Ainsi, le parti présidentiel, le Rassemblement pour le Mali (RPM), obtient près de 60 sièges et ses divers alliés dont l’un des principaux partis maliens, l’Alliance pour la démocratie au Mali (Adéma), en obtiennent plus de 50, soit au total 115 sièges, sur les 147 sièges que compte l’Assemblée nationale malienne.
Quant au parti de Soumaïla Cissé, battu au second tour de la présidentielle du 11 août par Ibrahim Boubacar Keïta, l’Union pour la République et la démocratie (URD), il aura entre 17 et 19 députés dans la nouvelle Assemblée et M. Cissé devrait devenir le chef de l’opposition parlementaire. Le taux de participation a été de 37,2%, en baisse par rapport au premier tour du 24 novembre (38,6%).

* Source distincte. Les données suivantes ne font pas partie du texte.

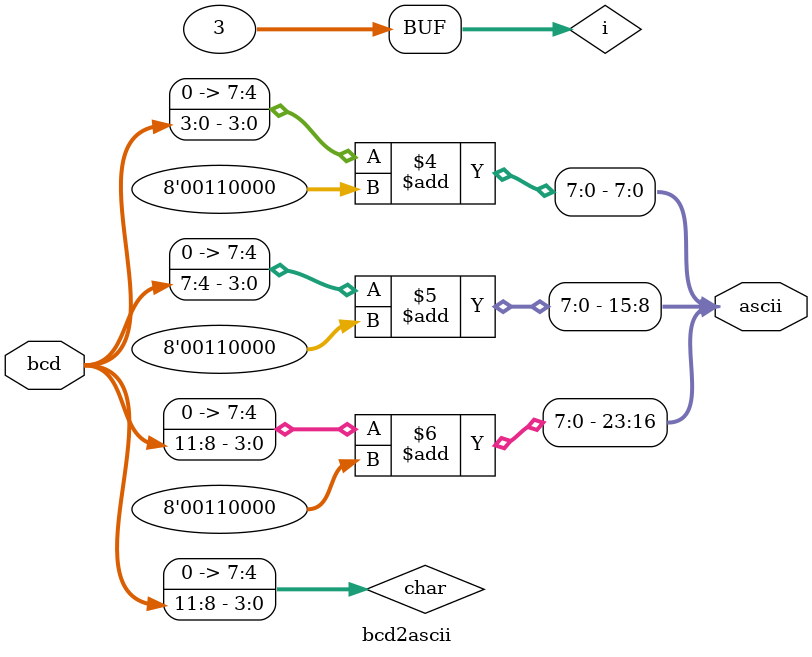
<source format=v>


module bcd2ascii
  #(
  parameter CHAR_LEN = 3
  )(
  input [(4*CHAR_LEN)-1:0] bcd,
  output reg [(8*CHAR_LEN)-1:0] ascii
  );

  reg [7:0] char;

  integer i;

  always @(bcd) begin

    for ( i=0; i<8*CHAR_LEN; i=i+1 )  ascii[i] = 1'b0;

    for ( i=0; i<CHAR_LEN; i=i+1 ) begin

      char = { {4'b0}, { bcd[ 4*i+3 -: 4 ] } };
      ascii[ 8*i+7 -: 8 ] = char + 8'd48;

    end

  end

endmodule




</source>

Avec près de 50%, il avait été nettement plus élevé lors des deux tours de le présidentielle des 28 juillet et du 11 août.
Ces résultats provisoires annoncés par le ministre de l’Administration territoriale, Moussa Sinko Coulibaly, doivent encore être confirmés et validés par la Cour constitutionnelle avant que la nouvelle Assemblée nationale n’entre en fonction. L’ensemble des scrutins que vient de connaître le Mali scelle le retour à l’ordre constitutionnel interrompu le 22 mars 2012 par un coup d’Etat ayant précipité la chute du nord du pays aux mains de groupes djihadistes.
Ces groupes liés à Al-Qaïda ont été affaiblis par une intervention militaire internationale lancée par la France en janvier et toujours en cours, mais ils restent actifs. Le second tour des législatives de dimanche s’était tenu sans ferveur au lendemain d’un attentat djihadiste qui a tué deux soldats sénégalais de l’ONU à Kidal et a blessé au moins sept autres Casques bleus ainsi que des soldats maliens.
Lundi soir, deux obus ont été tirés sur un camp militaire abritant des soldats français et des Casques bleus, sans toutefois faire de blessés ni de dégâts, les projectiles ayant raté leur cible.
Cette action n’avait pas été revendiquée mardi. Les observateurs nationaux et internationaux qui ont assisté à l’ensemble du processus électoral depuis juillet, dont ceux de l’Union européenne (UE), ont estimé qu’il s’était déroulé dans la transparence et selon les normes internationales.
Louis Michel, qui conduisait la mission des observateurs de l’UE, a estimé lundi, au lendemain du second tour des législatives, qu’il était “évident” qu’il “parachevait tout le processus de reconstruction institutionnelle qu’on imaginait difficile (…) après le drame que ce pays a connu”.